What architectures power these GPUs?▾
GB300 uses 2025 Blackwell Ultra for datacenter AI, while RTX 4500 Ada employs 2023 Ada Lovelace for workstations. Blackwell advances enable FP8 at 4500 TFLOPS. Ada balances general compute needs.
Which is cheaper to rent, the GB300 or the RTX 4500 Ada?▾
Cloud rental prices for both the GB300 and RTX 4500 Ada vary by provider, configuration, and availability. This page shows live pricing from 25+ providers updated every 60 seconds. Scroll to the Live Cloud Pricing section to compare current rates.
How much VRAM does the GB300 have compared to the RTX 4500 Ada?▾
The GB300 has 288 GB of HBM3e memory. The RTX 4500 Ada has 24 GB of GDDR6 memory.
Can I find GB300 and RTX 4500 Ada GPUs available to rent right now?▾
Yes. This page shows real-time availability across 25+ cloud GPU providers.

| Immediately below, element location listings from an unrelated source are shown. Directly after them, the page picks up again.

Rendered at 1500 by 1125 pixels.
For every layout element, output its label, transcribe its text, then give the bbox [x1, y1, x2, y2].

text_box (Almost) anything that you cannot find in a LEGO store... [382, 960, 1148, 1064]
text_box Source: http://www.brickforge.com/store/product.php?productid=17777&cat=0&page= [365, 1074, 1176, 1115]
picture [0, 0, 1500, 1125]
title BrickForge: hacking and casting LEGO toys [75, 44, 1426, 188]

The Live Cloud Pricing section displays only in-stock offers with current pricing.
What is the main difference between the GB300 and the RTX 4500 Ada?▾
The GB300 uses the Blackwell Ultra architecture (2025) while the RTX 4500 Ada uses Ada Lovelace (2023). The GB300 delivers 56.8x the FP16 throughput and 27.8x the memory bandwidth of the RTX 4500 Ada.